ECLI:NL:GHSHE:2015:293

Gerechtshof 's-Hertogenbosch

Datum uitspraak
3 februari 2015
Publicatiedatum
3 februari 2015
Zaaknummer
HD 200 098 702_01
Instantie
Gerechtshof 's-Hertogenbosch
Type
Uitspraak
Rechtsgebied
Civiel recht
Procedures
  • Hoger beroep
Rechters
Vindplaatsen
  • Rechtspraak.nl
AI samenvatting door LexboostAutomatisch gegenereerd

Vervolg op eerdere tussenarresten inzake consumentenkrediet en ingebrekestelling

In deze zaak, die voor het Gerechtshof 's-Hertogenbosch diende, gaat het om een hoger beroep van appellanten tegen LaSer Nederland B.V. De zaak betreft een persoonlijke lening en de toepassing van de Wet op het consumentenkrediet (Wck). De appellanten hebben in hun verweer aangevoerd dat er geen sprake is van een onvoorwaardelijk niet-nakomen van hun betalingsverplichtingen, en dat er dus een ingebrekestelling nodig was om gebruik te maken van vervroegde opeisbaarheid. Het hof heeft in eerdere tussenarresten van 27 mei 2014 en 11 november 2014 al enkele belangrijke punten vastgesteld, waaronder de noodzaak van een correcte ingebrekestelling volgens de Wck.

Het hof oordeelt dat de kredietgever, LaSer, zich moet houden aan de wettelijke vereisten van de Wck. Het hof heeft vastgesteld dat de ingebrekestelling die op 24 juni 2014 is betekend, voldoet aan de eisen van de wet. De appellanten waren op dat moment meer dan twee maanden in gebreke met hun betalingen. Het hof heeft de contante waarde van de lening opnieuw berekend en vastgesteld dat LaSer geen recht heeft op de kredietvergoeding over de resterende termijnen die nog niet vervallen waren op het moment van de algehele opeisbaarheid.

De slotsom van het hof is dat het vonnis waarvan beroep gedeeltelijk wordt vernietigd en dat de appellanten worden veroordeeld tot betaling van een bedrag van € 21.802,46 aan LaSer, vermeerderd met wettelijke rente. De proceskosten in hoger beroep worden ook aan de appellanten opgelegd. Het hof heeft de uitspraak op 3 februari 2015 gedaan, waarbij de rechters de zaak in het openbaar hebben behandeld.

Uitspraak

GERECHTSHOF ’s-HERTOGENBOSCH

Afdeling civiel recht
zaaknummer HD 200.098.702/01
arrest van 3 februari 2015
in de zaak van

1.[appellant 1],

2.
[appellante 2],
beiden wonende te [woonplaats],
appellanten,
advocaat: mr. M. Harte te Terneuzen,
tegen
LaSer Nederland B.V.,
gevestigd te [vestigingsplaats],
geïntimeerde,
advocaat: mr. R.E. Koopman te 's-Hertogenbosch,
als vervolg op de door het hof gewezen tussenarresten van 27 mei 2014 en 11 november 2014 in het hoger beroep van het door de rechtbank Middelburg onder zaaknummer 79893/HA ZA 11-353 gewezen vonnis van 19 oktober 2011, dat is hersteld bij vonnis van 23 november 2011.
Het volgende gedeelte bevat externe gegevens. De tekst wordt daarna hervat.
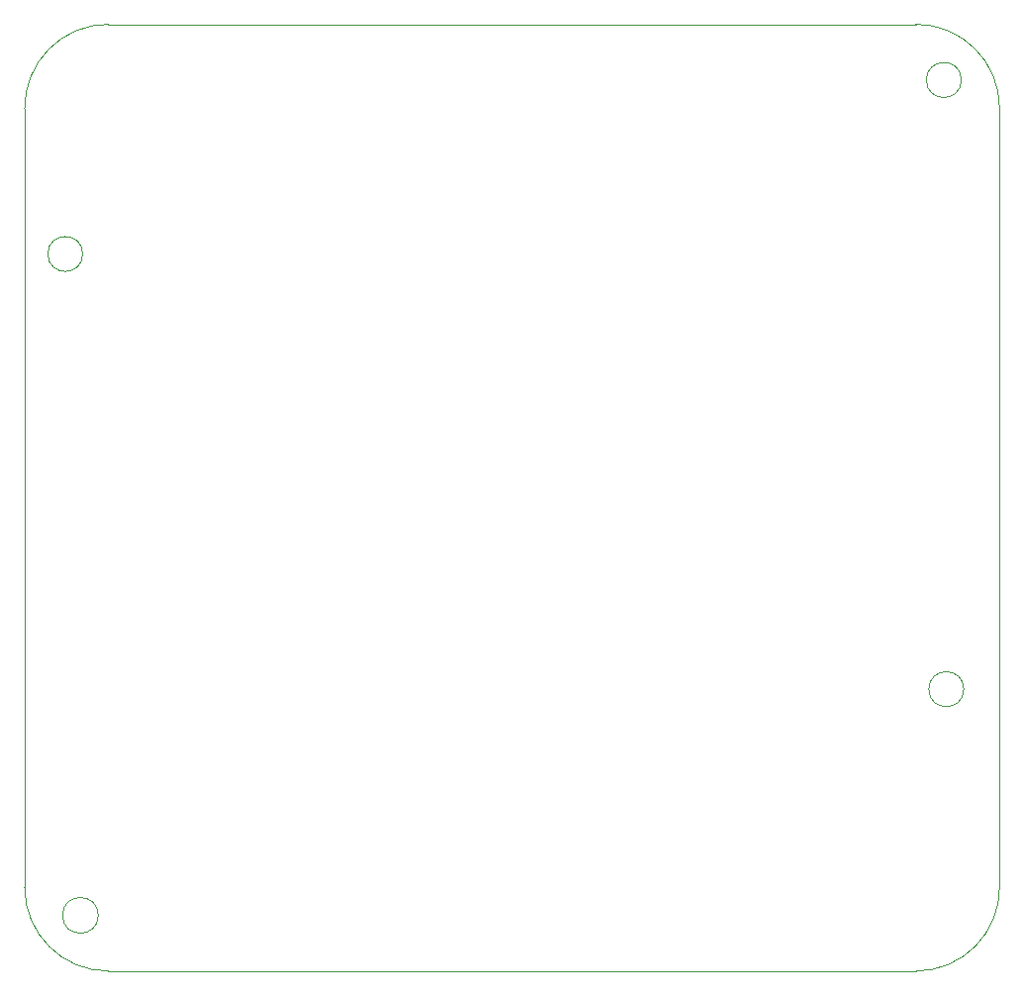
<source format=gbr>
%TF.GenerationSoftware,KiCad,Pcbnew,9.0.6*%
%TF.CreationDate,2025-12-28T20:47:28+01:00*%
%TF.ProjectId,Makropad_v1,4d616b72-6f70-4616-945f-76312e6b6963,rev?*%
%TF.SameCoordinates,Original*%
%TF.FileFunction,Profile,NP*%
%FSLAX46Y46*%
G04 Gerber Fmt 4.6, Leading zero omitted, Abs format (unit mm)*
G04 Created by KiCad (PCBNEW 9.0.6) date 2025-12-28 20:47:28*
%MOMM*%
%LPD*%
G01*
G04 APERTURE LIST*
%TA.AperFunction,Profile*%
%ADD10C,0.050000*%
%TD*%
G04 APERTURE END LIST*
D10*
X105322617Y-75096250D02*
G75*
G02*
X102322383Y-75096250I-1500117J0D01*
G01*
X102322383Y-75096250D02*
G75*
G02*
X105322617Y-75096250I1500117J0D01*
G01*
X105532633Y-127195000D02*
G75*
G02*
X102532367Y-127195000I-1500133J0D01*
G01*
X102532367Y-127195000D02*
G75*
G02*
X105532633Y-127195000I1500133J0D01*
G01*
X31535115Y-146533750D02*
G75*
G02*
X28472385Y-146533750I-1531365J0D01*
G01*
X28472385Y-146533750D02*
G75*
G02*
X31535115Y-146533750I1531365J0D01*
G01*
X101441250Y-70333750D02*
G75*
G02*
X108585000Y-77477500I0J-7143750D01*
G01*
X108585000Y-144152500D02*
G75*
G02*
X101441250Y-151296250I-7143750J0D01*
G01*
X108585000Y-144152500D02*
X108585000Y-77477500D01*
X101441250Y-70333750D02*
X32385000Y-70333477D01*
X25241251Y-77540000D02*
X25241250Y-144152500D01*
X30205000Y-89975000D02*
G75*
G02*
X27225000Y-89975000I-1490000J0D01*
G01*
X27225000Y-89975000D02*
G75*
G02*
X30205000Y-89975000I1490000J0D01*
G01*
X25241250Y-77540000D02*
G75*
G02*
X32385000Y-70333477I7143750J62500D01*
G01*
X32385000Y-151296250D02*
X101441250Y-151296250D01*
X32385000Y-151296250D02*
G75*
G02*
X25241250Y-144152500I0J7143750D01*
G01*
M02*

</source>
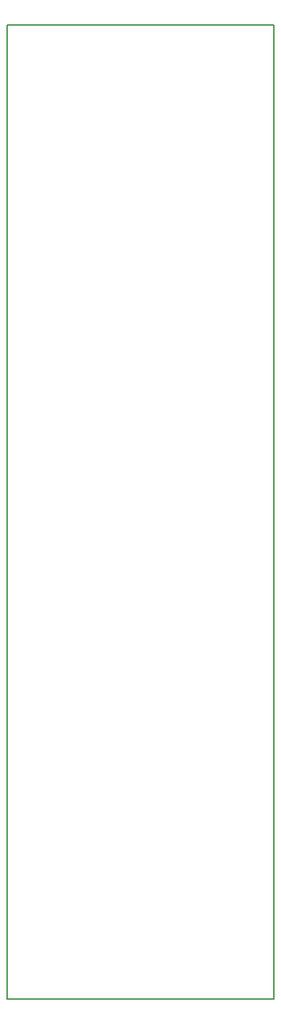
<source format=gbr>
%TF.GenerationSoftware,KiCad,Pcbnew,(7.0.0)*%
%TF.CreationDate,2023-05-30T18:27:12+05:30*%
%TF.ProjectId,voltmeter-pcb,766f6c74-6d65-4746-9572-2d7063622e6b,rev?*%
%TF.SameCoordinates,Original*%
%TF.FileFunction,Other,User*%
%FSLAX46Y46*%
G04 Gerber Fmt 4.6, Leading zero omitted, Abs format (unit mm)*
G04 Created by KiCad (PCBNEW (7.0.0)) date 2023-05-30 18:27:12*
%MOMM*%
%LPD*%
G01*
G04 APERTURE LIST*
%ADD10C,0.150000*%
G04 APERTURE END LIST*
D10*
X126570000Y-44680000D02*
X158190000Y-44680000D01*
X158190000Y-44680000D02*
X158190000Y-160280000D01*
X158190000Y-160280000D02*
X126570000Y-160280000D01*
X126570000Y-160280000D02*
X126570000Y-44680000D01*
M02*

</source>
9.Het verloop van de procedure

Het verloop van de procedure blijkt uit:
  • het tussenarrest van 11 november 2014;
  • de antwoordakte van [appellant 1].
Het hof heeft daarna een datum voor arrest bepaald.

10.De verdere beoordeling

10.1.
Bij genoemd tussenarrest zijn [appellanten c.s.] alsnog in de gelegenheid gesteld om een antwoordakte te nemen.
In reactie op de akte van LaSer merken [appellanten c.s.] in hun antwoordakte allereerst op dat het hof niet buiten de tussen partijen bestaande rechtsstrijd is getreden. Het hof dient ambtshalve te onderzoeken of de Wck van toepassing is, en indien dat het geval is, of in strijd is gehandeld met deze wet. Verder bestrijden [appellanten c.s.] het primaire standpunt van LaSer dat sprake is van de situatie van artikel 6:80 lid 1 sub b BW. Weliswaar hebben zij tijdelijk hun betalingsverplichtingen opgeschort in het kader van hun verweer tegen de vordering van LaSer (hangende deze procedure hebben [appellanten c.s.] 23 termijnen van € 327,90 niet voldaan), maar inmiddels betalen zij sedert november 2011 de overeengekomen maandtermijnen. Omdat van een onvoorwaardelijk niet-nakomen geen sprake is geweest, was volgens [appellanten c.s.] een ingebrekestelling nodig om gebruik te kunnen maken van vervroegde opeisbaarheid.
Ook het subsidiaire standpunt van LaSer dat de correspondentie tussen partijen als ingebrekestelling in de zin van de wet dient te worden aangemerkt is in de visie van [appellanten c.s.] onjuist.
[appellanten c.s.] erkennen dat het deurwaardersexploot van 24 juni 2014 wel voldoet aan de eisen die de wet aan een ingebrekestelling stelt, maar zij stellen dat vervolgens niet tot volledige opeising is gekomen.
Tot slot stellen [appellanten c.s.] dat per december 2009 van vervroegde opeising geen sprake kon zijn, zodat de per die datum berekende kredietvergoeding eveneens onjuist is.
10.2.
Het hof oordeelt als volgt.
10.2.1.
Artikel 33 Wck geeft een limitatieve opsomming van de gevallen waarin vervroegde opeisbaarheid van het door de kredietnemer verschuldigde mag worden overeengekomen en derogeert aan de algemene bepalingen omtrent opeisbaarheid van artikel 6:80 BW. Om te voorkomen dat de kredietgever de regels omtrent vervroegde opeising van artikel 33 Wck tracht te omzeilen, bepaalt artikel 44 Wck dat een kredietovereenkomst (behoudens hier niet ter zake doende uitzonderingen) enkel door tussenkomst van de rechter kan worden ontbonden.
Een kredietgever dient deze dwingendrechtelijke, ter bescherming van de consument gegeven, wettelijke regeling te respecteren. Niet alleen door haar algemene voorwaarden hiermee in overeenstemming te brengen, maar ook door deze wettelijke vereisten na te leven. Dat betekent dat irrelevant is dat [appellanten c.s.] niet het verweer hebben gevoerd dat niet is voldaan aan de vereisten van de Wck. Enkel is van belang dat [appellanten c.s.] in hoger beroep zijn opgekomen tegen de toewijzing van de vordering van LaSer, waardoor deze vordering door het hof, voor zoveel nodig ambtshalve, dient te worden beoordeeld.
10.2.2.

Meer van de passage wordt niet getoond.